Eventually, you are able to identify your triggers and catch yourself when you are about to react instead of respond. You come to understand why you both are the way you are and why you think the way you do. You understand that you come from different backgrounds and different families. And you can then finally meet in a place of mutual understanding and make each other feel heard and validated, leading to true intimacy.
None of this is done effortlessly, though. It is hard work to heal old wounds from your past and change patterns that have been ingrained in your families for copious generations.
But you want to break the cycle, so you can be the best you can be for each other.
Perhaps all of this is common sense for some people. Perhaps for others, it is something to be learned. And that’s okay. We had to learn this. And sometimes, those of us that did not grow up with healthy communication/attachment styles and struggle with trauma and mental illness may need help. All of the progress we have made has been possible for us through Marriage Counseling.
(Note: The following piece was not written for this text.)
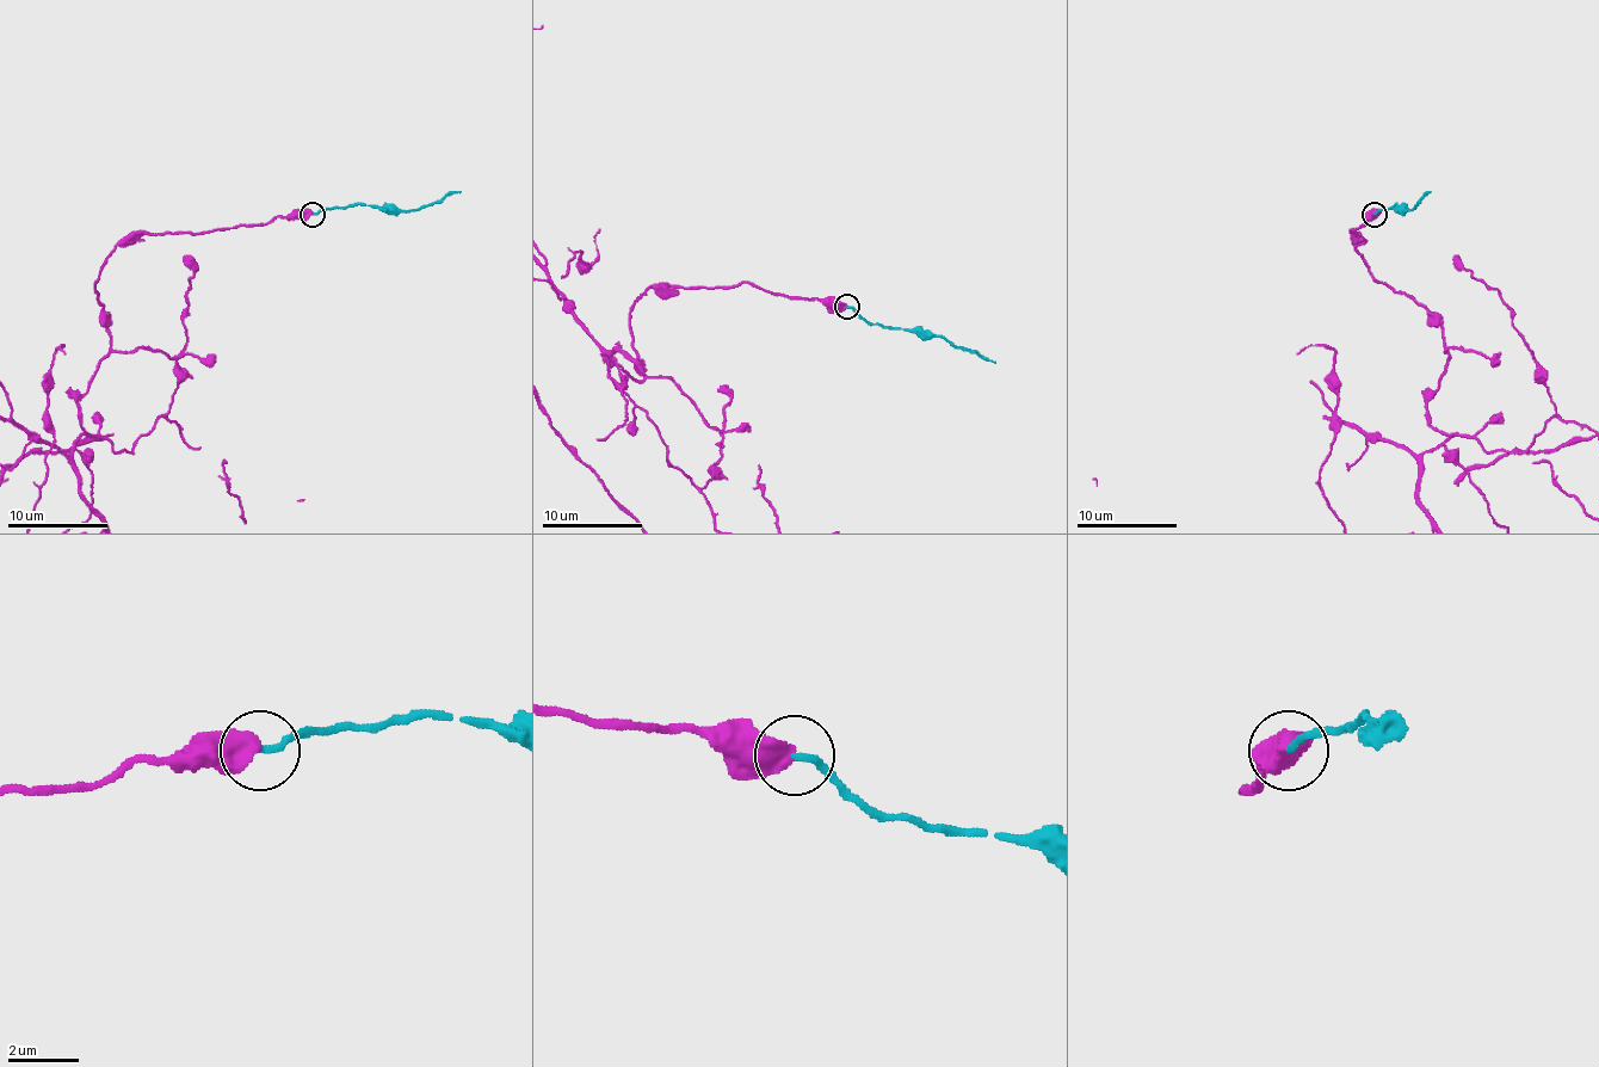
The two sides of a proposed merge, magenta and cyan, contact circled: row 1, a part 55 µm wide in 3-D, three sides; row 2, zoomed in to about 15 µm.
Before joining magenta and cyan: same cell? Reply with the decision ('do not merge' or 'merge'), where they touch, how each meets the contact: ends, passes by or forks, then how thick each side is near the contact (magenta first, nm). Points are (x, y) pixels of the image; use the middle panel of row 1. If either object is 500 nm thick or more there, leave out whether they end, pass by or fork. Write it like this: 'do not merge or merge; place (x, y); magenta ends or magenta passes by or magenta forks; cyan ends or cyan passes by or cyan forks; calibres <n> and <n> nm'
merge; place (846, 307); calibres 650 and 190 nm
Therapy does not have to be scary, and even the couples who appear to have it all together can benefit from it. We are now able to effectively communicate about hard things outside of counseling and continue to make each other feel validated. We don’t make ultimatums or threaten our marriage. This doesn’t mean that we don’t still become frustrated with each other sometimes or trigger each other. The difficulties are now far easier to navigate.
We are in a much better place now than we were when we started counseling seven months ago, but we still go to counseling, and we don’t see ourselves stopping any time soon. We both enjoy it, and we both get so much out of our sessions. We sometimes go in with a plan of what we would like to discuss and then end up going a different route entirely. I actually love when that happens.
Pro Tip: Marriage Counseling/Couples Therapy is covered by insurance if it is billed as individual counseling, and there are therapists out there willing to do that.
This year has laid the foundation for the rest of our marriage. We are both endlessly grateful for this first year of marriage and everything we have learned about ourselves and about each other. Our marriage is far from perfect, but it is real. I love my husband more than I ever have, and I know he feels the same.